AIM OF THE EXERCISE: A single stretch of the material below is to be transcribed exactly, starting at the line with "line: (363, 59) -> (574, 84), dashed -> solid" and ending after the line with "part: (694, 649) -> (639, 706), moved".

EXTRACTED RECORDS:
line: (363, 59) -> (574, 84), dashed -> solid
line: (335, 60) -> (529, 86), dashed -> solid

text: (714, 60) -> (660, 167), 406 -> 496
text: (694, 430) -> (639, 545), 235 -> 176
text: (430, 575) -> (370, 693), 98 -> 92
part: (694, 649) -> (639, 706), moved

--

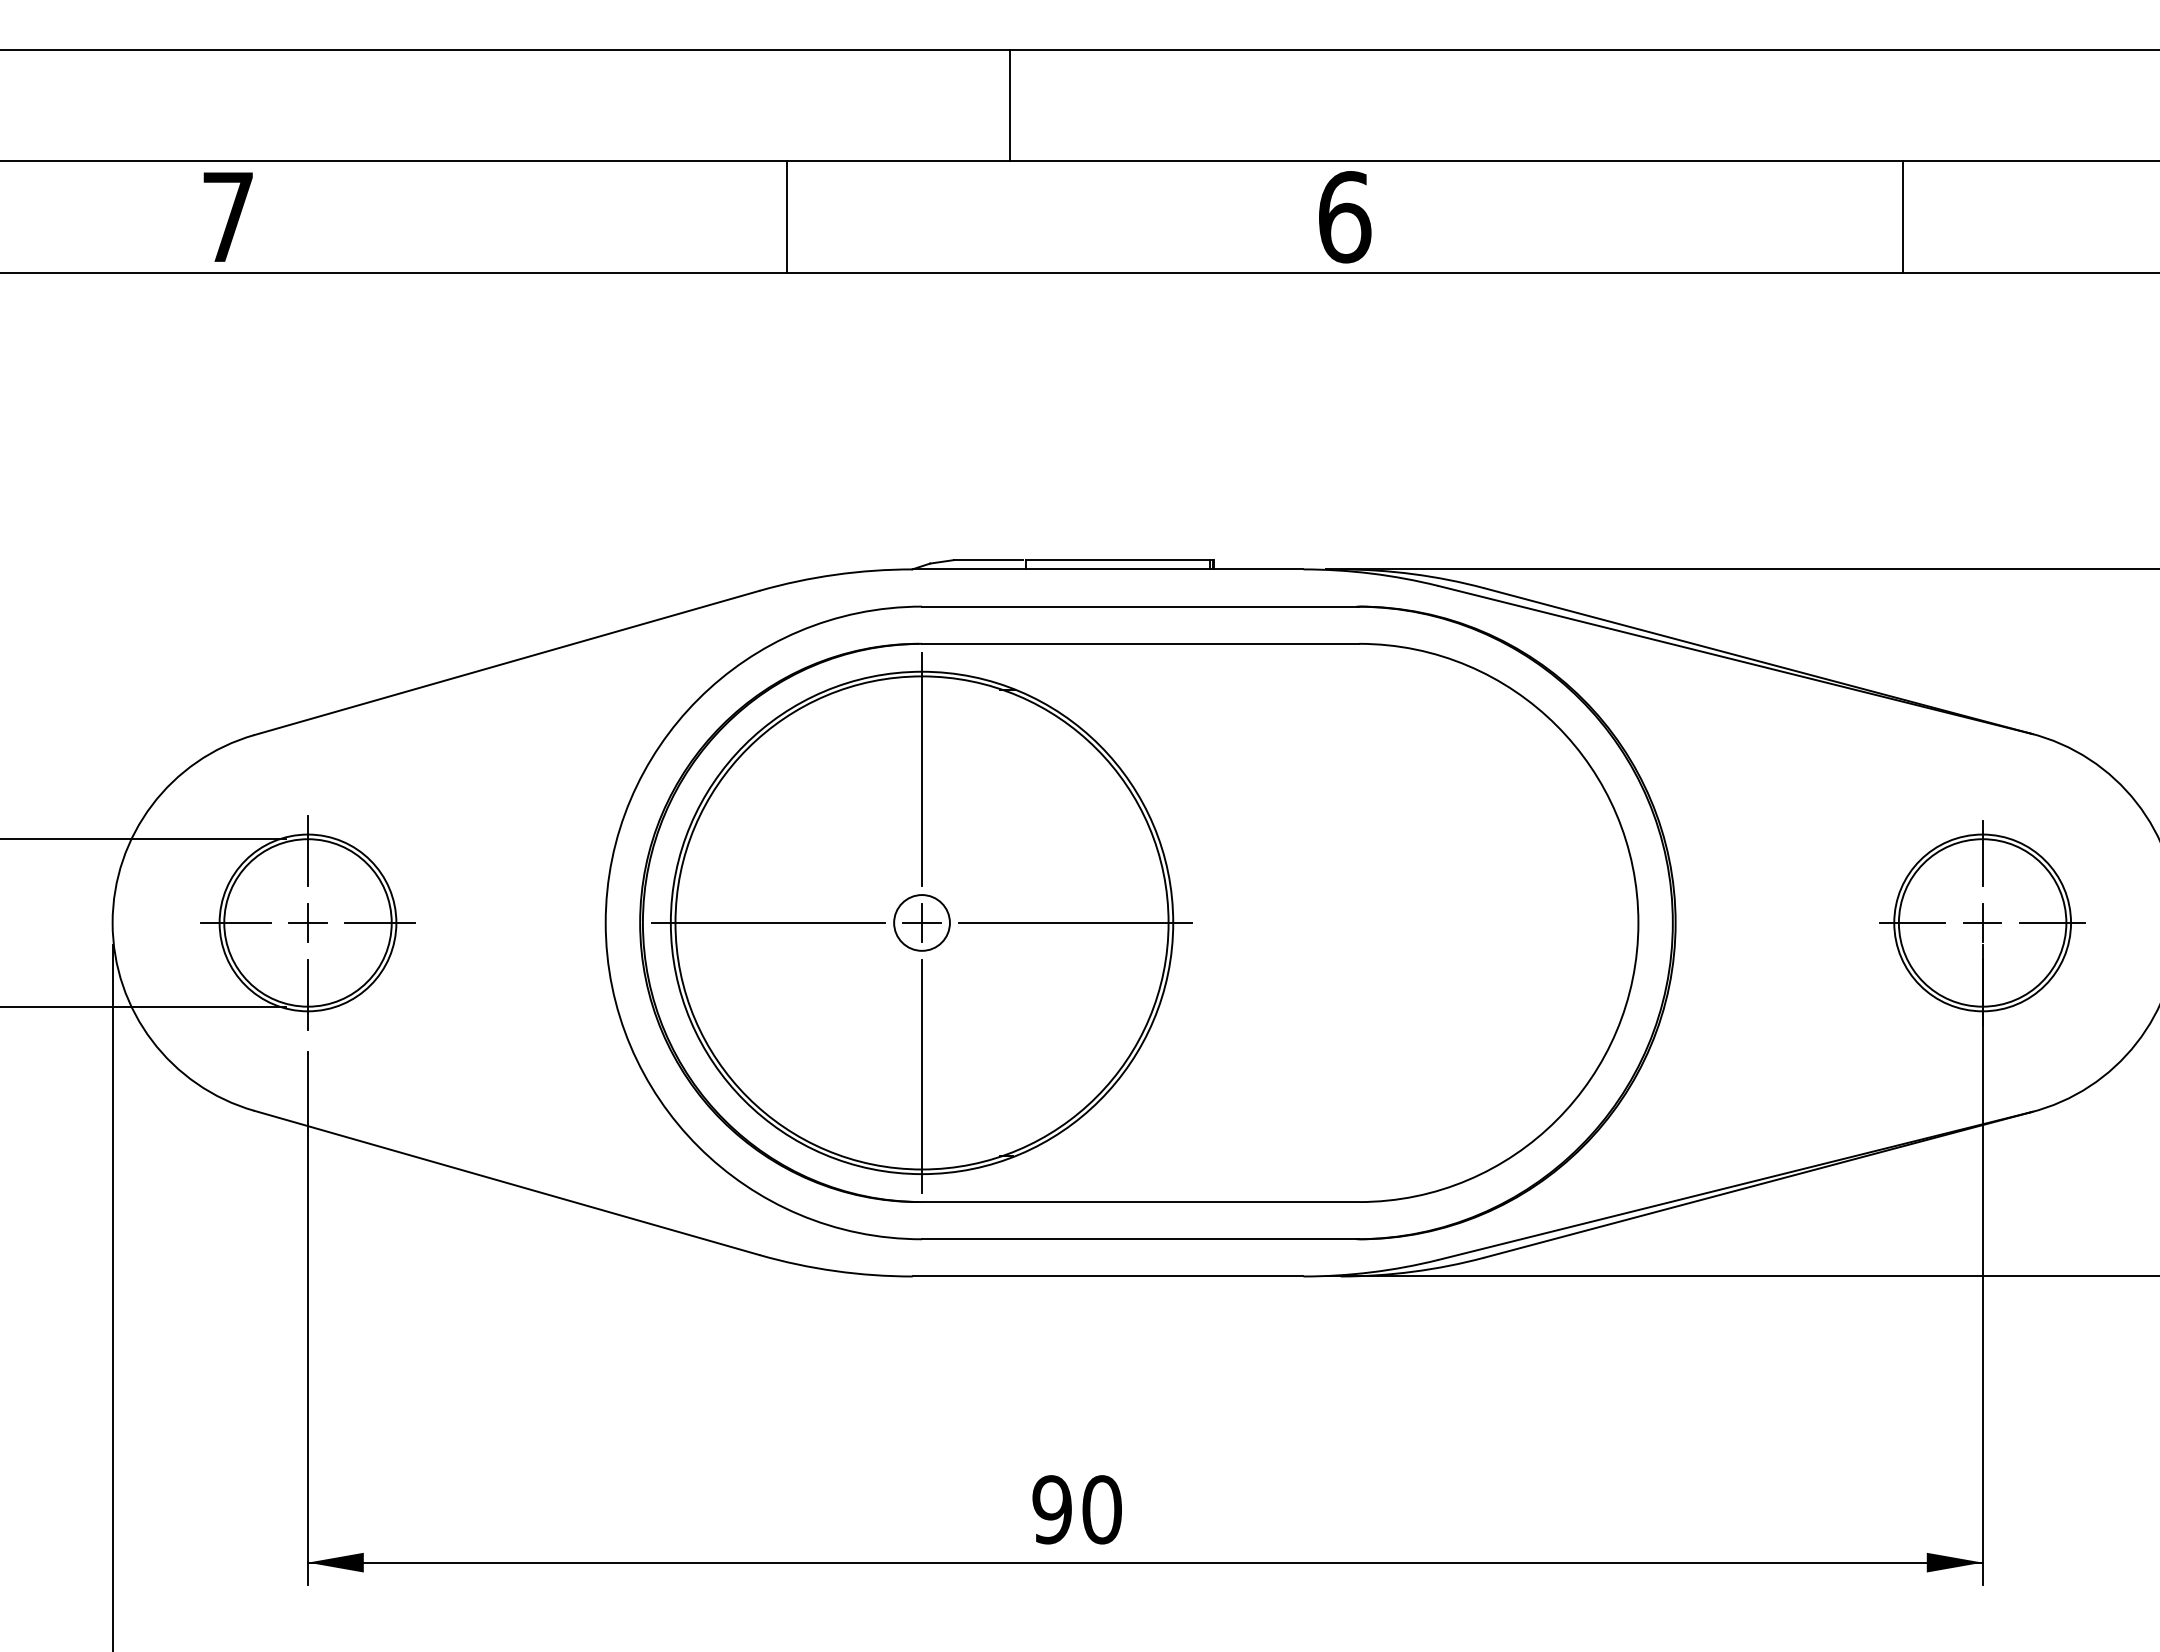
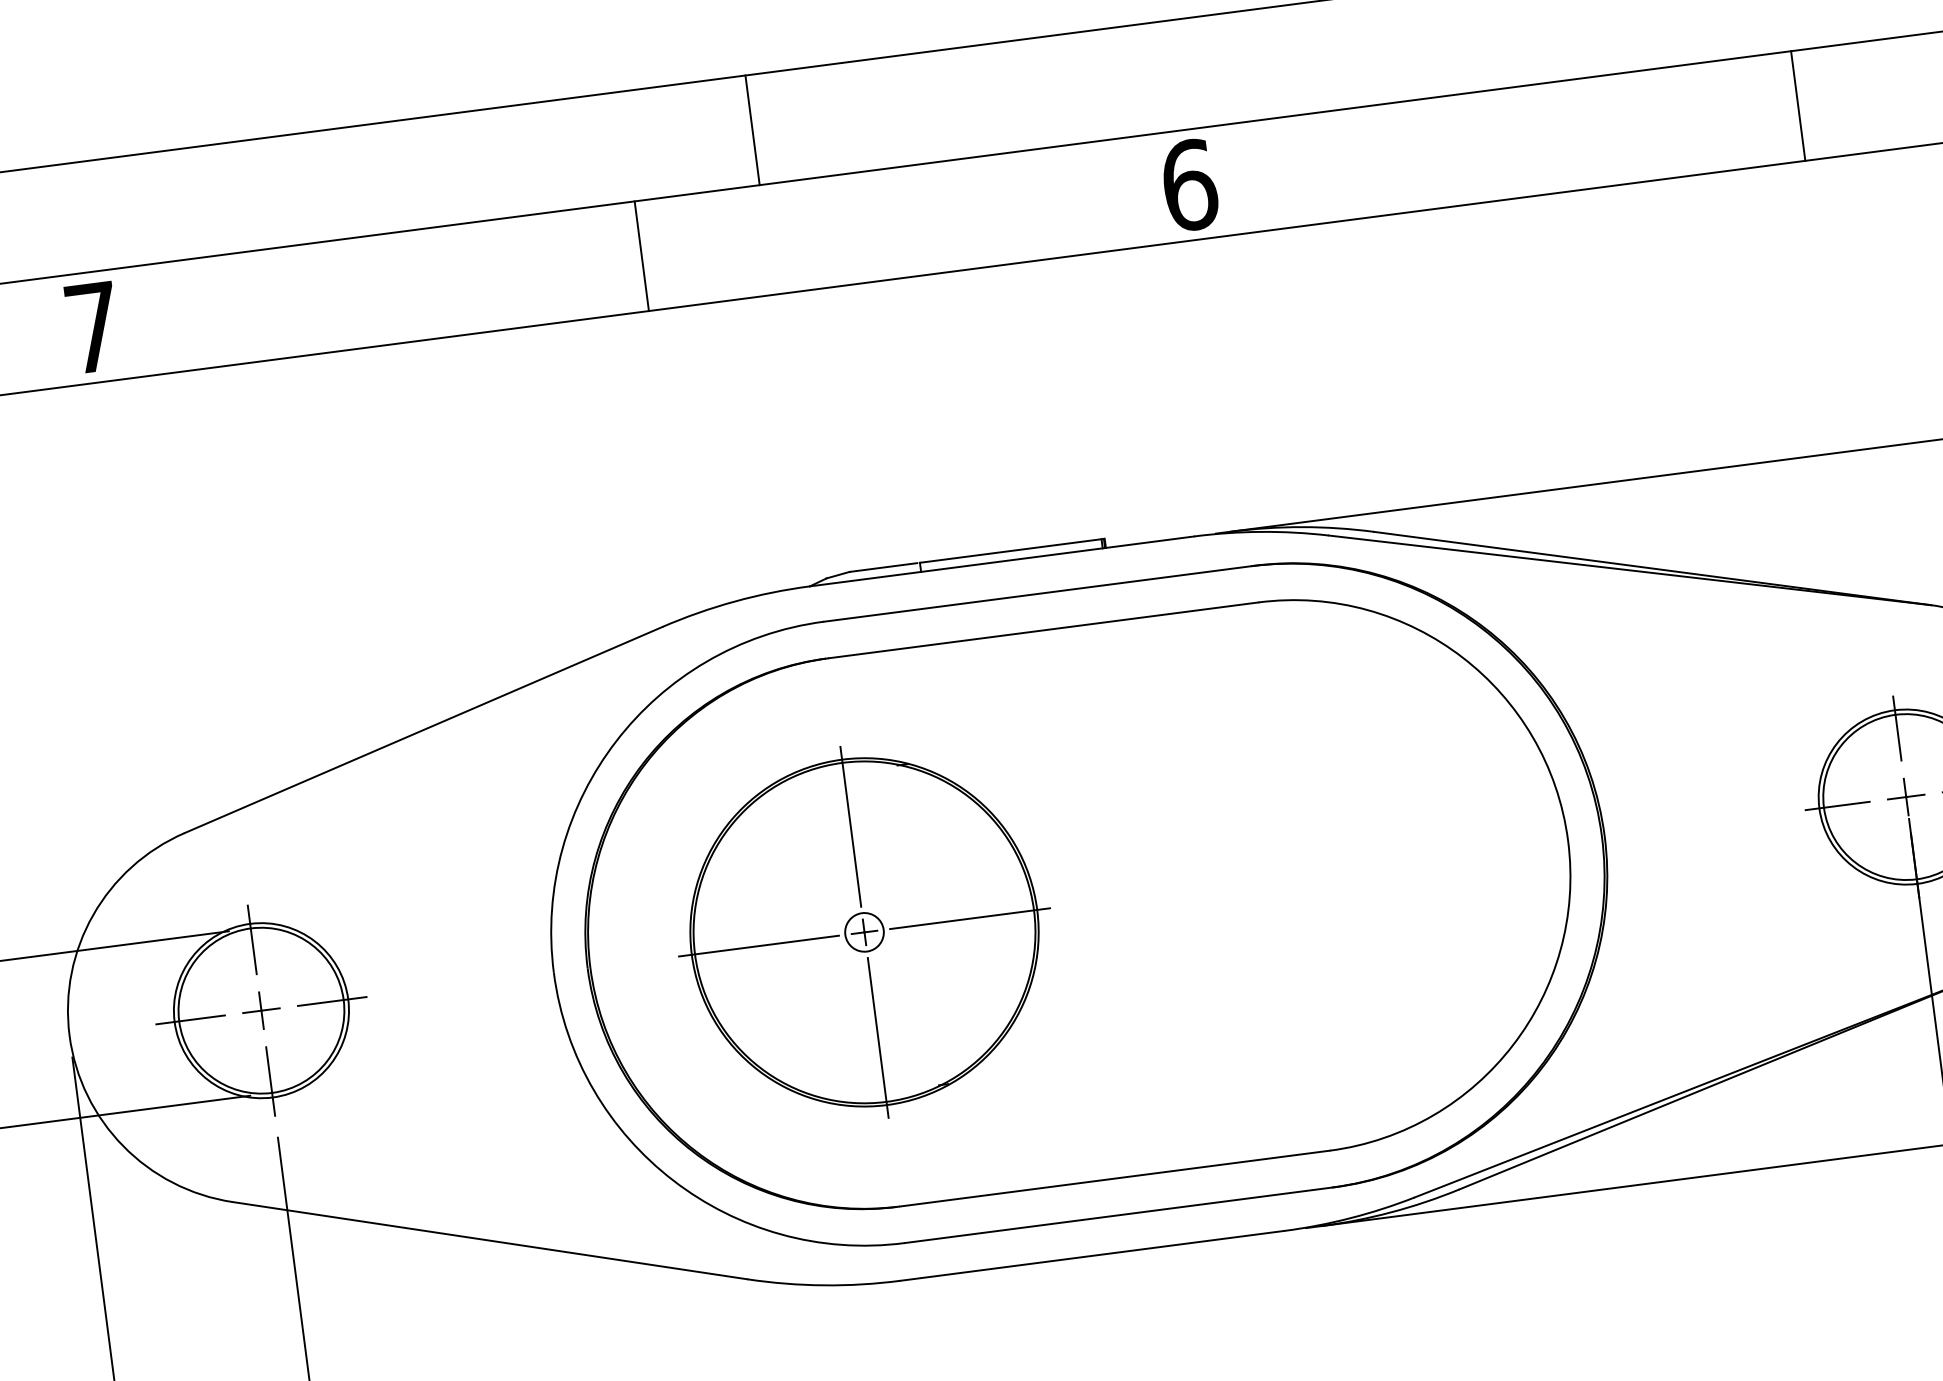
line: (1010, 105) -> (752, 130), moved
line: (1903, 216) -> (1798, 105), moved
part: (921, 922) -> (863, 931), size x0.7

TASK RESPONSE:
line: (363, 59) -> (574, 84), dashed -> solid
line: (335, 60) -> (529, 86), dashed -> solid

text: (714, 60) -> (660, 167), 406 -> 496
text: (694, 430) -> (639, 545), 235 -> 176
text: (430, 575) -> (370, 693), 98 -> 92
part: (694, 649) -> (639, 706), moved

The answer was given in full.